Most achingly-beautiful music


Ultimately, we listen to music to be moved, for example, to be elated, exulted, calmed or pained. Which are the 3 most affecting pieces of music do you find the most affecting?
hungryear
Rachmaninoff's Rhapsody on a Theme of Paganini (Rubinstein)
Gershwin's Rhapsody in Blue (Telarc)
My three choices are Ravel's String Quartet in F major by the Ad Libitum Quartet,Bela Bartok String Quartet No. 4 by the Juilliard String Quartet, and Shostakovich String Quartet No. 8 in C minor by the Emerson String Quartet.
One thing I have just learned about classical music is that one piece played by different musicians can affect you differently.The musicians that I named seem to play the pieces that I named just a bit more effectively than some others that I have heard.
1) Liszt - Benediction de Dieu dans la solitude. Favorite recording by Garrick Ohlsson on EMI/Angel, unfortunately OOP.

2) Durufle - Requiem. Robert Shaw, Telarc

3) Mozart - Ave Verum Corpus. Robert Shaw (again.) This should have been the closing theme for Amadeus...

4) Okay, so I cheated. Morten Lauridsen - Lux Aeterna. Paul Salamunovich with the Los Angeles Master Chorale. Proving (once again) Maestro Salamunovich to be the finest choral director ever to have graced our planet...

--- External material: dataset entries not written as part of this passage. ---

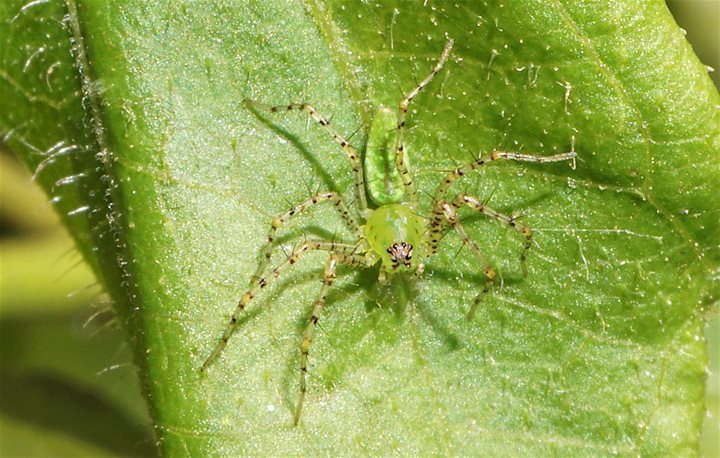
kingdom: Animalia
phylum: Arthropoda
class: Arachnida
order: Araneae
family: Oxyopidae
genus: Peucetia
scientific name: Peucetia viridans
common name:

If these don't move you, you have no soul.
Rodrigo's "Concierto de Aranjuez" is simply The most haunting and beautiful melody I have ever heard...

Bach's "Air For the G String"

For popular music... any ballad played by the late cornetist Bobby Hackett (who can be heard on most Jackie Gleason recordings, "Music For Lovers Only", etc.)